Türkiye Cumhuriyeti Devletinin varlığını ortadan kaldıracak içerikli çağrılar yapmak ve vatandaşı devlete karşı tutum sergilemeye itmek ve bunun sonucunda ise masum insanların ölümüne neden olmak büyük suçtur ve dünyanın hiç bir ülkesinde buna müsamaha gösterecek örnek bulunmamaktadır.

Lakin anlaşılan “Türkiye meselesi” geldiği noktadan dolayı ve iddialarından ötürü her fırsatta başkaları için geçerli olmayan konularda bile, haksız gösterilecek konudur. İşte tam bu sebepten dolayı, Türkiye direniyor! Bu direniş haklı ve başkalarına da örnek teşkil edecek direniştir.

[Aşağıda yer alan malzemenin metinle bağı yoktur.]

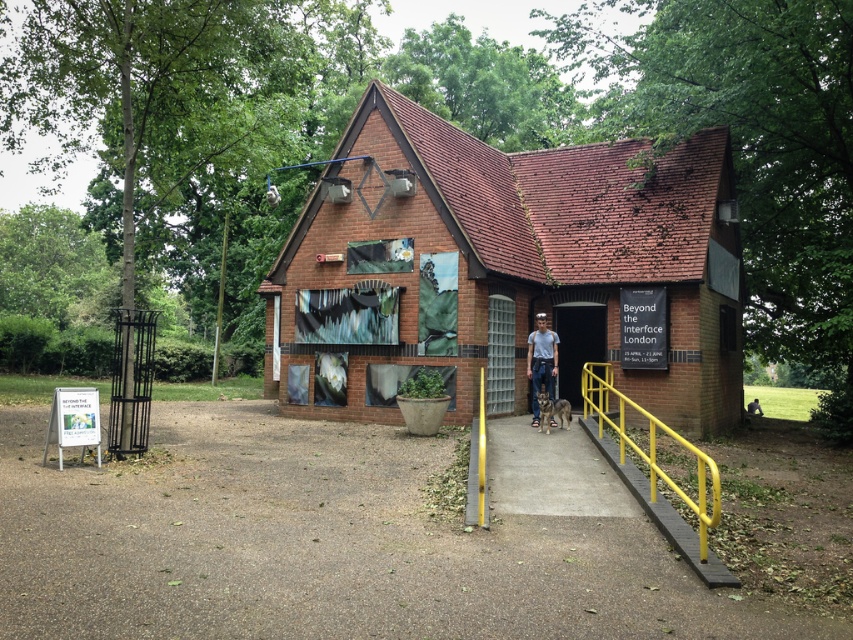
Does matte glass door at center have a lesser width compared to light blue denim jeans at center?

Incorrect, matte glass door at center's width is not less than light blue denim jeans at center's.

Is matte glass door at center above light blue denim jeans at center?

Correct, matte glass door at center is located above light blue denim jeans at center.

Is point (596, 355) more distant than point (538, 326)?

Yes, point (596, 355) is behind point (538, 326).

Locate an element on the screen. This screenshot has height=640, width=853. matte glass door at center is located at coordinates (577, 346).

Does yellow metal handrail at lower center have a lesser width compared to light blue denim jeans at center?

Incorrect, yellow metal handrail at lower center's width is not less than light blue denim jeans at center's.

Between point (602, 388) and point (527, 342), which one is positioned in front?

Positioned in front is point (602, 388).

This screenshot has width=853, height=640. Find the location of `yellow metal handrail at lower center`. yellow metal handrail at lower center is located at coordinates (650, 445).

Does brick building at center appear over light blue denim jeans at center?

Yes, brick building at center is above light blue denim jeans at center.

Is point (459, 385) behind point (529, 340)?

That is True.

Where is `brick building at center`? The image size is (853, 640). brick building at center is located at coordinates (503, 268).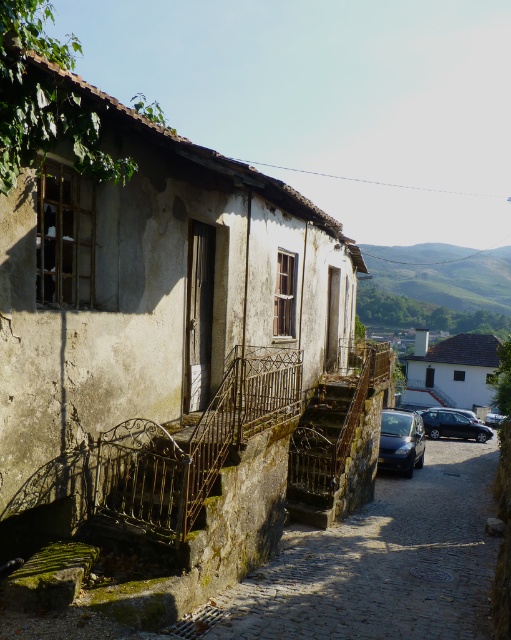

Türkiye’nin artan etkisi, Türkiye’ye duyulan sevgi içeriğinin artmasının sebebi de, bu durumu ve tarihi süreci değiştirme kabiliyetidir.

Türkiye direndikçe, içeride gündemi meşgul çabasının artacağını da iyice hesaba katmalıyız. İşin doğası bunu ister galiba. Çünkü bu direniş, Türkiye’yi tüm zincirlerden kurtuluşa götürmektedir. Bir kaç sene önce hayal edilemeyen konuma gelmesi, her fırsatta hesaba katılması, bunu inkar edenler için bile bir gerçektir. O sebepten içerideki “suni gündemlere dikkat” diyorum. Bu suni gündemlerle meşgul edilerek, esas direnişin sonucuna odaklanma boşa çıkabilir. Buna ne hakkımız, ne lüksümüz söz konusudur!